***** RECORDS *****
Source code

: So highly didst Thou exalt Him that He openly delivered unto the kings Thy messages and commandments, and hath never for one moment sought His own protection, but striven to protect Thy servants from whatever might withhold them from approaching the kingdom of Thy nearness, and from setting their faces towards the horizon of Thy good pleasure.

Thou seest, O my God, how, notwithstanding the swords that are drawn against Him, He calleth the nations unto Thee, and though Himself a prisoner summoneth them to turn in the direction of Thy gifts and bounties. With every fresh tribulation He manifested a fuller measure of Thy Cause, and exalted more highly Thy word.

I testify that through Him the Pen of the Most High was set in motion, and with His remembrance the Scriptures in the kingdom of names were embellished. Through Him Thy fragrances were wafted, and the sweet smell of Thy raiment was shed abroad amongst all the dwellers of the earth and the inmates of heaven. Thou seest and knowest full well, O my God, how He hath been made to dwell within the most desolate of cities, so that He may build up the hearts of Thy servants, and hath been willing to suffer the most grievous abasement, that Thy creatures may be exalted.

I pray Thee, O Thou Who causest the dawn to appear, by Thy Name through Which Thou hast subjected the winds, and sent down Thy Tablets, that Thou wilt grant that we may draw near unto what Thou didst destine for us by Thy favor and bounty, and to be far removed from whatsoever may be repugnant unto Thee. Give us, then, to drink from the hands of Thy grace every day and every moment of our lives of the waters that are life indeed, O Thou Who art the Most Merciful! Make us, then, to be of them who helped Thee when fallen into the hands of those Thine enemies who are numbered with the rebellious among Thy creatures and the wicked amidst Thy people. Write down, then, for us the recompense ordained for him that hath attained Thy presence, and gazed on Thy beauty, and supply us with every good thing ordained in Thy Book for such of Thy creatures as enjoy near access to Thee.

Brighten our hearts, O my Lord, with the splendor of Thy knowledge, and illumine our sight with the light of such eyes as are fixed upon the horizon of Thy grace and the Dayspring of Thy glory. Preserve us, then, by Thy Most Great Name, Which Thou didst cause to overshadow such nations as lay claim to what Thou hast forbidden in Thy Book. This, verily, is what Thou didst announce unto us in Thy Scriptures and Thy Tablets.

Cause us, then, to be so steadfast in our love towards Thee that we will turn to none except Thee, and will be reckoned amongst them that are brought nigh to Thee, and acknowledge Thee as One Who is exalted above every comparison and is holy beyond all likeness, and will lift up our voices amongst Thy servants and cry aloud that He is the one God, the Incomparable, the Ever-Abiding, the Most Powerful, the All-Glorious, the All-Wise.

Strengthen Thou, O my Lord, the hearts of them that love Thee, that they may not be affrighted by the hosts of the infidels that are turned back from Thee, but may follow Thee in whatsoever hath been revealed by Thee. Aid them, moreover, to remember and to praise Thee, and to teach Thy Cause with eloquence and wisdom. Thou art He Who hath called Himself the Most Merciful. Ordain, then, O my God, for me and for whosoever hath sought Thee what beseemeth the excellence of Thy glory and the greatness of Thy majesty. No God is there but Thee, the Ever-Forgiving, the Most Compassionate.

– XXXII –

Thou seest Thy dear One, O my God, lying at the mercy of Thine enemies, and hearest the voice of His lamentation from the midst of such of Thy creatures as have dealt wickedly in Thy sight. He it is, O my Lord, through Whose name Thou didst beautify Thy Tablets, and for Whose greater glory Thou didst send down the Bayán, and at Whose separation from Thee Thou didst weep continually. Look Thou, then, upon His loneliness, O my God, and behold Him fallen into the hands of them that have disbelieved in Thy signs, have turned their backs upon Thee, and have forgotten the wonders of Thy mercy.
*****
= THE TASK =
Copy all the records exactly so that no character differs from the source.

= WRITTEN RESPONSE =
Source code

: So highly didst Thou exalt Him that He openly delivered unto the kings Thy messages and commandments, and hath never for one moment sought His own protection, but striven to protect Thy servants from whatever might withhold them from approaching the kingdom of Thy nearness, and from setting their faces towards the horizon of Thy good pleasure.

Thou seest, O my God, how, notwithstanding the swords that are drawn against Him, He calleth the nations unto Thee, and though Himself a prisoner summoneth them to turn in the direction of Thy gifts and bounties. With every fresh tribulation He manifested a fuller measure of Thy Cause, and exalted more highly Thy word.

I testify that through Him the Pen of the Most High was set in motion, and with His remembrance the Scriptures in the kingdom of names were embellished. Through Him Thy fragrances were wafted, and the sweet smell of Thy raiment was shed abroad amongst all the dwellers of the earth and the inmates of heaven. Thou seest and knowest full well, O my God, how He hath been made to dwell within the most desolate of cities, so that He may build up the hearts of Thy servants, and hath been willing to suffer the most grievous abasement, that Thy creatures may be exalted.

I pray Thee, O Thou Who causest the dawn to appear, by Thy Name through Which Thou hast subjected the winds, and sent down Thy Tablets, that Thou wilt grant that we may draw near unto what Thou didst destine for us by Thy favor and bounty, and to be far removed from whatsoever may be repugnant unto Thee. Give us, then, to drink from the hands of Thy grace every day and every moment of our lives of the waters that are life indeed, O Thou Who art the Most Merciful! Make us, then, to be of them who helped Thee when fallen into the hands of those Thine enemies who are numbered with the rebellious among Thy creatures and the wicked amidst Thy people. Write down, then, for us the recompense ordained for him that hath attained Thy presence, and gazed on Thy beauty, and supply us with every good thing ordained in Thy Book for such of Thy creatures as enjoy near access to Thee.

Brighten our hearts, O my Lord, with the splendor of Thy knowledge, and illumine our sight with the light of such eyes as are fixed upon the horizon of Thy grace and the Dayspring of Thy glory. Preserve us, then, by Thy Most Great Name, Which Thou didst cause to overshadow such nations as lay claim to what Thou hast forbidden in Thy Book. This, verily, is what Thou didst announce unto us in Thy Scriptures and Thy Tablets.

Cause us, then, to be so steadfast in our love towards Thee that we will turn to none except Thee, and will be reckoned amongst them that are brought nigh to Thee, and acknowledge Thee as One Who is exalted above every comparison and is holy beyond all likeness, and will lift up our voices amongst Thy servants and cry aloud that He is the one God, the Incomparable, the Ever-Abiding, the Most Powerful, the All-Glorious, the All-Wise.

Strengthen Thou, O my Lord, the hearts of them that love Thee, that they may not be affrighted by the hosts of the infidels that are turned back from Thee, but may follow Thee in whatsoever hath been revealed by Thee. Aid them, moreover, to remember and to praise Thee, and to teach Thy Cause with eloquence and wisdom. Thou art He Who hath called Himself the Most Merciful. Ordain, then, O my God, for me and for whosoever hath sought Thee what beseemeth the excellence of Thy glory and the greatness of Thy majesty. No God is there but Thee, the Ever-Forgiving, the Most Compassionate.

– XXXII –

Thou seest Thy dear One, O my God, lying at the mercy of Thine enemies, and hearest the voice of His lamentation from the midst of such of Thy creatures as have dealt wickedly in Thy sight. He it is, O my Lord, through Whose name Thou didst beautify Thy Tablets, and for Whose greater glory Thou didst send down the Bayán, and at Whose separation from Thee Thou didst weep continually. Look Thou, then, upon His loneliness, O my God, and behold Him fallen into the hands of them that have disbelieved in Thy signs, have turned their backs upon Thee, and have forgotten the wonders of Thy mercy.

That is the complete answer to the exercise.